2. The LiBO of claim 1 ₂ /LiAlO ₂ The preparation method of the double-layer coated modified quaternary anode material of the lithium ion battery is characterized by comprising the following steps of: in the step one, the lithium source is LiOH. H ₂ O。

3. The LiBO of claim 1 ₂ /LiAlO ₂ The preparation method of the double-layer coated modified quaternary positive electrode material of the lithium ion battery is characterized by comprising the following steps of: in the first step, the molar ratio of the lithium source to the quaternary material precursor is 0.95-1.05:1.

4. the LiBO of claim 1 ₂ /LiAlO ₂ The preparation method of the double-layer coated modified quaternary positive electrode material of the lithium ion battery is characterized by comprising the following steps of: the sintering in the first step is gradient sintering, the first gradient temperature is 400-450 ℃, the pre-sintering time is 3-4h, the second gradient temperature is 700-780 ℃, and the sintering time is 10-14h.

5. The LiBO of claim 4 ₂ /LiAlO ₂ The preparation method of the double-layer coated modified quaternary anode material of the lithium ion battery is characterized by comprising the following steps of: the temperature rise rate of the gradient sintering is 2-10 ℃.

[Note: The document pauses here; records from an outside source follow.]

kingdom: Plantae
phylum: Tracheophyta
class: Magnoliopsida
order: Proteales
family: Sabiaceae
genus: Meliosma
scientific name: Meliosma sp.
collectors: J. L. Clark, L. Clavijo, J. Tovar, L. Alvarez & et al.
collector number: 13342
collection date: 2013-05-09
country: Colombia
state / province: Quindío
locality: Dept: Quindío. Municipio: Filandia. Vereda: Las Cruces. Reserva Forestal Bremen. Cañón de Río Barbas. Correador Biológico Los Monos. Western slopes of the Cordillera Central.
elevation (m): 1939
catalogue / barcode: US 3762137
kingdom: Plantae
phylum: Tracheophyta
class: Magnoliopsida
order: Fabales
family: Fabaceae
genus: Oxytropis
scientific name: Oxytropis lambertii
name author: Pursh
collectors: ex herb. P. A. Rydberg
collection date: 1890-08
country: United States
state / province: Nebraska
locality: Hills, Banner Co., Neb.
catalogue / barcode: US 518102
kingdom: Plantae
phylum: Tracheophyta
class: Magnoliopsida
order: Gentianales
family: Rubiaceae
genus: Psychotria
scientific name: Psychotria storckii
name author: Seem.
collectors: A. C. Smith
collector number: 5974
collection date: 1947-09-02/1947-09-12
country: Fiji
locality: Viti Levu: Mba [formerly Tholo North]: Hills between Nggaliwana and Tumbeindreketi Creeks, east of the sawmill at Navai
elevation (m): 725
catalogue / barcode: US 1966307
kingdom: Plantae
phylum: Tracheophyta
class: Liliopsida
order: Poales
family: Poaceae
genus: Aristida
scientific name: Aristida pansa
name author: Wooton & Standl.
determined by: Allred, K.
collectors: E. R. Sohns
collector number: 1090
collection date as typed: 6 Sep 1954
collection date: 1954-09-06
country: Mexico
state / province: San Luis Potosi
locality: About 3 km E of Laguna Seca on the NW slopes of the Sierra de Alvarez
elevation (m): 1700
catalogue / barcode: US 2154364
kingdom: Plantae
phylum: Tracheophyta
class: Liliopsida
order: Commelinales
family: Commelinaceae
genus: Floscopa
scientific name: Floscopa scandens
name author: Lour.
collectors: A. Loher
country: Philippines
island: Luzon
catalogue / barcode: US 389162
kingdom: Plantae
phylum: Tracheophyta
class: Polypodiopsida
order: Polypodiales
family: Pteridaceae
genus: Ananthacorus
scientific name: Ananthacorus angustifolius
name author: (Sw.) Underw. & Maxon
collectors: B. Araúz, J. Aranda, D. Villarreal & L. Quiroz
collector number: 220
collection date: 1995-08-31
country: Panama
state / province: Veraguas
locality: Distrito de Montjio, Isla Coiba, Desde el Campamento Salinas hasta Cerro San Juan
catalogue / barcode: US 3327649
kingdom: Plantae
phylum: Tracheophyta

6. The LiBO of claim 1 ₂ /LiAlO ₂ The preparation method of the double-layer coated modified quaternary positive electrode material of the lithium ion battery is characterized by comprising the following steps of: in the second step, a boron sourceIs H ₃ BO ₃ (ii) a The aluminum source is Al ₂ O ₃ ，Al ₂ (SO ₄ ) ₃ ,NaAlO ₂ Or Al (NO) ₃ ) ₃ ·9H ₂ One or more of O.

7. The LiBO of claim 1 ₂ /LiAlO ₂ The preparation method of the double-layer coated modified quaternary anode material of the lithium ion battery is characterized by comprising the following steps of: the temperature during stirring in the second and third steps was 0 ℃.

8. The LiBO of claim 1 ₂ /LiAlO ₂ The preparation method of the double-layer coated modified quaternary anode material of the lithium ion battery is characterized by comprising the following steps of: the temperature rise rate of the sintering in the step (5) is 2-10 ℃/min; the heating temperature for sintering is 400-550 ℃; sintering is carried out in an oxygen atmosphere; the sintering heat preservation time is 4-6 h.